#Grafana and ldap users

Hi All,

I'm running nabox 4.0.7. I've added LDAP (AD) configuration in the nabox Web UI and in Grafana I can now successfully lookup on my own username, so all great!

But ... How do I configure Grafana users (or groups)? On the Grafana Users page I can add "Users" or "Organisation users", but there doesn't seem to be any way to specifiy that the user is an LDAP user i.e. not locally defined. What am I missing?

Ideally I had it in mind to map a Grafana Group or Team to our AD Group, so that it would not be necessary to create user records for each user. If you see what I mean.

Thanks in advance!

@plain lichen

Hey Robb, in the NAbox settings page for LDAP, you define the AD groups that are either admins, edotors, or guests, are you looking for something else ?

Hi again, sorry about the delay in responding. So maybe I misunderstood the way this works. Is it enough to configure the access via the nabox UI ... And it is not necessary to do anything with Users in the Grafana UI?

Where can I find log messages related to the ldap authentication process? (It seems that although my user is recognised, I can't login using that name ... so could be good to see some debug/log messages, to try to follow the authentication process)

Yes, NAbox UI should take care of Grafana configuration

You can use Grafana ldap debug tool in the UI, and you can do dc logs -f grafana in NAbox console as well

i'm trying to use ldap too and it seems that search group filter use the same parameter as the user

in the 4.08b

With AD group search filter should be (member:1.2.840.113556.1.4.1941:=%s)

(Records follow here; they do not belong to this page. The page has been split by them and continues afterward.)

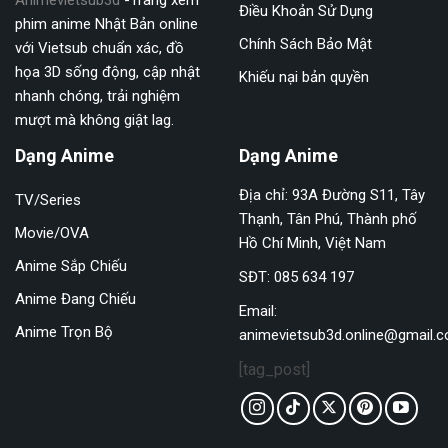
Điều Khoản Sử Dụng
phim anime Nhật Bản online
Chính Sách Bảo Mật
với Vietsub chuẩn xác, đồ
họa 3D sống động, cập nhật
Khiếu nại bản quyền
nhanh chóng, trải nghiệm
mượt mà không giật lag.
Dạng Anime
Dạng Anime
Địa chỉ: 93A Đường S11, Tây
TV/Series
Thạnh, Tân Phú, Thành phố
Movie/OVA
Hồ Chí Minh, Việt Nam
Anime Sắp Chiếu
SĐT: 085 634 197
Anime Đang Chiếu
Email:
Anime Trọn Bộ
animevietsub3d.online@gmail.
[tag_post]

I missed this answer - sorry. Blinded by the sheer number of Discord UI widgets 🙂

Where can I find, or how can I access, the config. file ldap.toml ?

(In 4.0.7). I see in the (grafana) logs references to /etc-nabox/ldap.toml but that path is from within the docker container (I think)

OK, I found it via ssh to nabox: in /etc/nabox/grafana/ldap.toml, mtime 1 hour ago ... looks to be a likely candidate!